Authors: Bo Young Choi 1, Jin Hee Kim 1, In Yeol Kim 1, Bo Eun Lee 1, Song Hee Lee 1, Ara Kho 1, Min Sohn 2, Sang Won Suh 1,*
Affiliation: 1Department of Physiology, Hallym University, College of Medicine, Chuncheon, Korea
2Inha University, Department of Nursing, Incheon, Korea
Abstract: Neurogenesis occurs in the subgranular zone (SGZ) of the hippocampal dentate gyrus (DG) throughout life. The highest amount of vesicular zinc is present in the mossy fiber terminals of the DG cells. Therefore, our recent studies have investigated the hypothesis that hippocampal vesicular zinc is an essential element for modulating adult neurogenesis. Using a zinc chelator, we demonstrated that a possible correlation between synaptic zinc localization and high rates of neurogenesis in the hippocampus after several brain insults including epilepsy, hypoglycemia or traumatic brain injury (TBI). In the present study, to further evaluate our hypothesis that vesicular zinc is important in TBI-induced neurogenesis, we used zinc transporter 3 (ZnT3) gene deletion mice. ZnT3 is localized in the vesicular membrane and sequester zinc into synaptic vesicle. Thus, ZnT3 gene deletion mice (ZnT3-/-) showed devoid vesicular zinc in the hippocampus. ZnT3 gene deletion mice was subjected to a weight drop rodent model which mimics human TBI. BrdU (50mg/kg) was intraperitoneally injected twice per day for 4 consecutive days starting 3 days after the TBI. Incorporation of the thymidine analog BrdU was used to mark dividing progenitor cells. DCX immunostaining was used to evaluate their differentiation into neuroblasts.
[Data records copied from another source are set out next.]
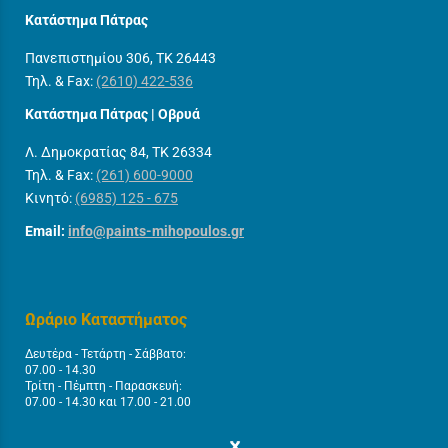
Κατάστημα Πάτρας
Πανεπιστημίου 306, ΤΚ 26443
Τηλ. & Fax:
(2610) 422-536
Κατάστημα Πάτρας | Οβρυά
Λ. Δημοκρατίας 84, ΤΚ 26334
Τηλ. & Fax:
(261) 600-9000
Κινητό:
(6985) 125 - 675
Email:
info@paints-mihopoulos.gr
Ωράριο Καταστήματος
Δευτέρα - Τετάρτη - Σάββατο:
07.00 - 14.30
Τρίτη - Πέμπτη - Παρασκευή:
07.00 - 14.30 και 17.00 - 21.00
Neurogenesis was examined by BrdU, Ki67 and doublecortin (DCX) immunostaining 1 week after TBI. In the wild type (WT) mice, the number of BrdU, Ki67 and DCX immunopositive cells was significantly increased at 1 week after TBI. However, the number of BrdU, Ki67 and DCX immunopositive cells after TBI was significantly reduced in ZnT3-/- mice compared to WT mice. The present study suggests that ZnT3 and vesicular zinc are important to stimulate proliferation and differentiation of neural progenitor cells in the adult hippocampus after traumatic brain insult.